A.K. - The word spiritualist has had a well-defined acceptation for a long time. The Academy defines it in this way: a SPIRITUALIST is someone whose doctrine is contrary to materialism. All religions are necessarily based on spiritualism. Whoever believes that there is something within us besides matter is a spiritualist; however, that does not imply a belief in spirits or their manifestations. How would you distinguish such a person from one who does believe? You would have to say something like: A spiritualist is someone who might or might not believe in spirits. For new things, new terms are needed if one wants to avoid misunderstandings. If I had classified my REVUE as being spiritualist, I would not have been clear about its purpose, since I could very well have not said one word about spirits without contradicting the title; in fact, I could have been against them altogether. Some time ago I read in a periodical an article of philosophical content stating that the author had written it from a spiritualist point of view. However, those who believe in spirits would have been particularly disappointed, if, in trusting that description, they had looked for the slightest confirmation of their own ideas. Therefore, if I adopted the terms Spiritist and Spiritism, it was because they unequivocally express ideas related to spirits. Every Spiritist is necessarily a spiritualist, but not all spiritualists are Spiritists. Even if spirits were a mere fancy, it would still be useful to have special terms for matters related to them since terminology is needed as much for erroneous ideas as for correct ones.
Furthermore, these terms are no more barbaric than those that the arts, sciences and industry create each day. They are surely no more improper than those Gall coined for this nomenclature of the faculties, such as: secretiviness, amativeness, combativeness, alimentiveness, adhesiveness, etc. There are persons who, due to their argumentative nature, criticize anything that they, themselves, have not come up with and thus want to put on airs of opposition to it. Those who insist on such petty squabbles prove only one thing: the shallowness of their ideas. Attacking with such trifles merely shows that they are short on good arguments.

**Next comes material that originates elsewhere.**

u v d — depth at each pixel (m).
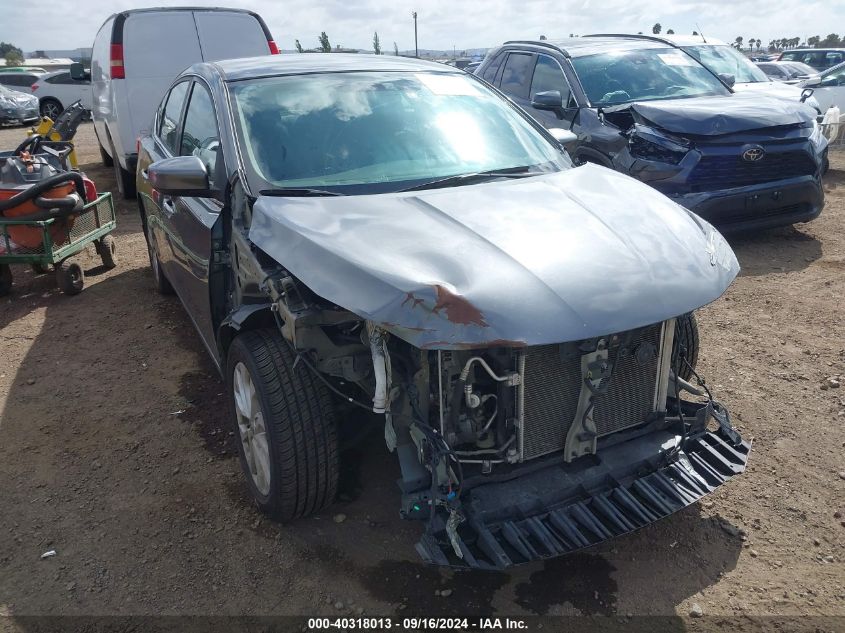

Spiritualism and spiritualist are English words used in the United States ever since spirit manifestations first appeared; at first, and. for some time thereafter, they were also used in France. However, as soon as the terms Spiritist and Spiritism appeared, their usefulness was understood and they were immediately accepted by the public. Nowadays, their use is so established that even those who at first opposed them and proclaimed them to be barbarisms do not use any others. The sermons and pastoral letters that lash out against Spiritism and Spiritists would not have been able to cast their anathemas against spiritualism and spiritualists without bringing confusion to the issue.
Barbarisms or not, the terms Spiritism and Spiritist have entered everyday usage and all the languages of Europe. They are the only ones used in all publications — pro or con - in every country. They are the backbone of the new sciences nomenclature. In order to express the special phenomena of this science, special terms were needed. Spiritism now has its own nomenclature, just as chemistry has its own.